This column chronicles the ups and downs of the team drafted with three friends in the FFPC’s Terminator contest – one player from our roster must be eliminated each week. The first installment outlined the tournament rules.
Welcome back to the slow-motion train wreck that is our Terminator team.
When we last left you, the cargo train had jack-knifed somewhere in its middle, and some of the cars were dangling precariously off the edge of the bridge high above the canyon, but there was hope that damage could be mitigated and perhaps much of the train could be saved. However, I regret to inform you that not only did those cars plunge to the depths of the valley below, but they pulled much of the rest of the train down with them.
Despite finally getting RB1 performances from both Tevin Coleman and Duke Johnson, we finished last in points in Week 9 because neither of our remaining quarterbacks – Jameis Winston and Ryan Tannehill – played, and both Stefon Diggs and Allen Robinson sat out with injuries. However, with Zach Ertz and Evan Engram both on bye, our replacement tight end, Blake Jarwin, recorded his career high in fantasy points, just like we knew he would when we drafted him.1
Amazingly, another team – the third one this year – failed to eliminate a player by the Sunday deadline and was disqualified from the contest. This team had been in third place and had the week’s best performers at their positions in Alvin Kamara and Michael Thomas, plus solid games from Cooper Kupp, Juju Smith-Schuster and Jordan Howard. And even though this team posted zero points in Week 9, it’s still ahead of our squad, which remained in eighth place.
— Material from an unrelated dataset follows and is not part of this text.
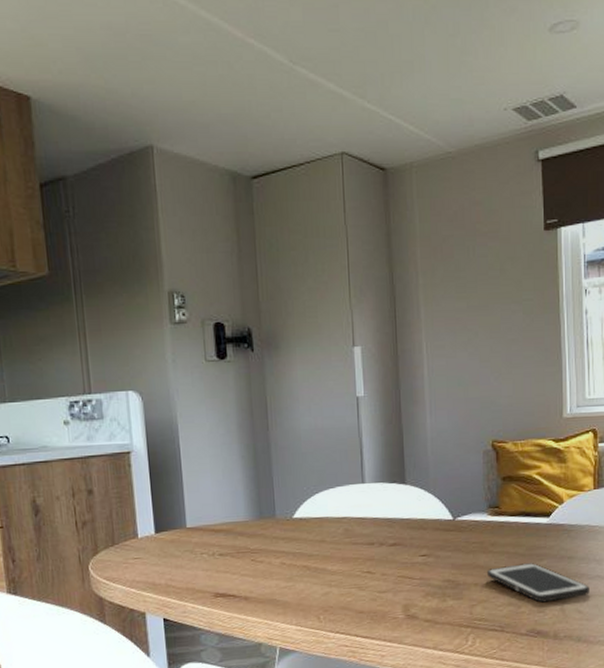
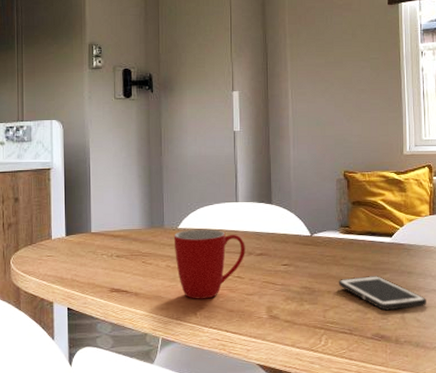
mug: none [288,517,376,601] -> present [173,228,245,299]

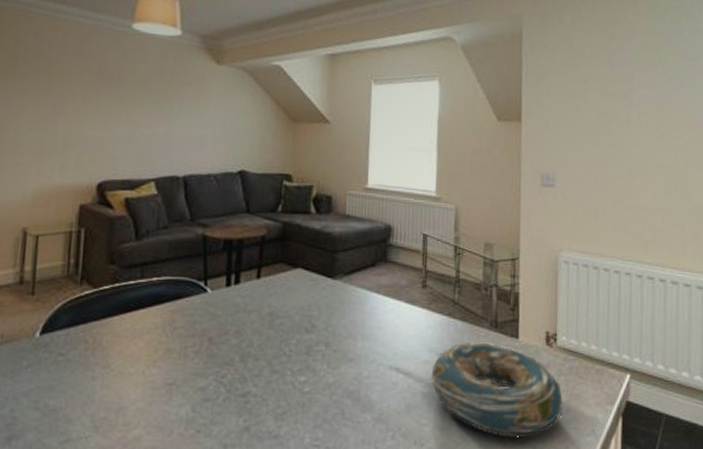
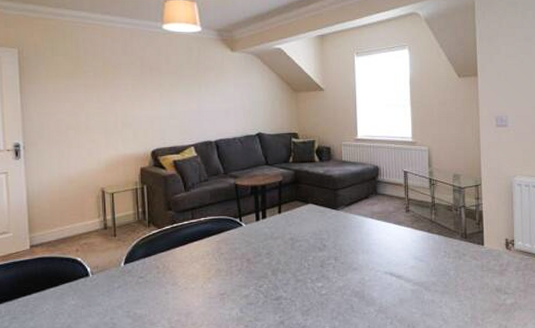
decorative bowl: present [430,342,563,437] -> none [417,250,521,318]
I actually would have considered giving that guy his $350 entry fee back just to take over his team.2
Of course, as I’ve mentioned before, we started off in the hole by drafting Le’Veon Bell with the third overall pick. One guy has changed the name of two of his Terminator teams to variations of Le’Veon Owes Me $350, which I wholeheartedly endorse.
But you, Blake Jarwin, you don’t owe us anything, except a trip to the depths of the waiver wire, because you’ve been terminated. Hasta la vista, Blakey.